Chômage : Un taux de 79,3 % en décembre 2023
Parlons chiffres, les données les plus récentes montrent qu’au cours du premier semestre de 2023, le Produit Intérieur Brut (PIB) de Gaza a connu une baisse de 4,5 %. Pour estimer le PIB pour l’année entière, il a été extrapolé que la tendance observée au premier semestre se poursuivrait jusqu’au troisième trimestre. Cependant, afin de prendre en compte l’impact additionnel de l’opération militaire au quatrième trimestre, il a été supposé que cet impact serait similaire à la perte de PIB observée trimestriellement lors de l’opération militaire israélienne de 2014 (38 %), en considérant la durée et la gravité de l’opération. Il est estimé qu’en 2023, le PIB annuel de Gaza a diminué de 655 millions de dollars (en dollars constants de 2015), ce qui représente une contraction équivalente à 24 % du PIB total, avec une diminution légèrement plus marquée (26,1 %) du PIB par habitant, qui est maintenant à un peu plus d’un tiers de son pic en 2005.

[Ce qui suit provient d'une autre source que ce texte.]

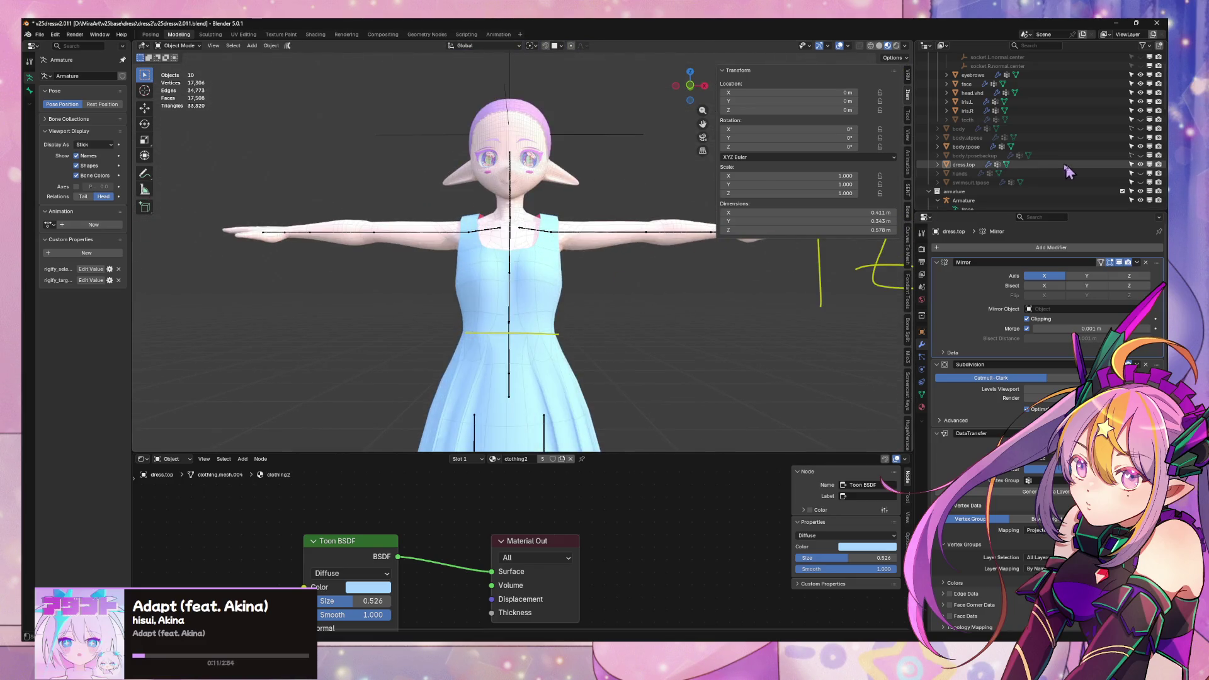
pyautogui.scroll(2, 997, 136)
pyautogui.scroll(-5, 997, 136)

À la fin du troisième trimestre de 2023, le taux de chômage à Gaza était de 45,1 %. Selon les estimations de l’Organisation Internationale du Travail (OIT), cela représente une perte de 61 % des emplois par rapport aux niveaux d’avant le conflit, soit l’équivalent de 182.000 emplois perdus. En décembre 2023, le taux de chômage a atteint 79,3 %.
Les conséquences à moyen terme de l’opération militaire sur la pauvreté et les dépenses des ménages peuvent être appréhendées en se référant aux effets observés lors de l’opération de 2014. Le rapport suppose ainsi que l’opération actuelle a un impact similaire sur la pauvreté et les dépenses, à travers des mécanismes comparables. Selon les estimations de la CNUCED, durant l’opération militaire israélienne de 2014, une augmentation de 1 % de l’intensité des bombardements, mesurée par le nombre de structures endommagées par kilomètre carré, était associée à une réduction de 6,2 % des dépenses par adulte équivalent et à une augmentation de 6,3 % du taux de pauvreté.
Ces coefficients peuvent être appliqués à l’intensité actuelle des dommages par kilomètre carré, tel que relevé par l’UNOSAT pour l’opération militaire en cours. L’UNOSAT a publié trois évaluations des dommages pour les périodes du 7 au 15 octobre, du 7 octobre au 7 novembre et du 7 octobre au 26 novembre 2023. Ces données révèlent une augmentation significative de l’intensité des dommages : le 15 octobre, 10.548 bâtiments étaient endommagés, le 7 novembre, le nombre de bâtiments endommagés était passé à 25.050, et le 26 novembre, ce nombre atteignait 37.379 bâtiments, soit 18 % des structures totales de la bande de Gaza. Entre le 15 octobre et le 26 novembre 2023, le nombre de bâtiments endommagés a augmenté d’environ 355 %.
Alors que l’impact immédiat de l’opération militaire sur le bien-être des ménages est estimé entre 16,3 % et 19,3 %, l’impact à moyen terme sera plus significatif si la récupération et la reconstruction suivent le rythme observé après l’opération de 2014. La CNUCED estime que si l’opération militaire s’était achevée le 15 octobre 2023, d’ici 2026, les dépenses par adulte équivalent auraient été inférieures de 17,6 % au niveau pré-crise, de 24,5 % si l’opération s’était terminée le 7 novembre 2023, et de 37,1 % si elle s’était terminée le 26 novembre 2023. De la même manière, la CNUCED estime qu’en 2026, les taux de pauvreté auraient été respectivement supérieurs de 17,8 %, 24,8 % et 37,7 % si l’opération militaire avait pris fin aux dates mentionnées précédemment.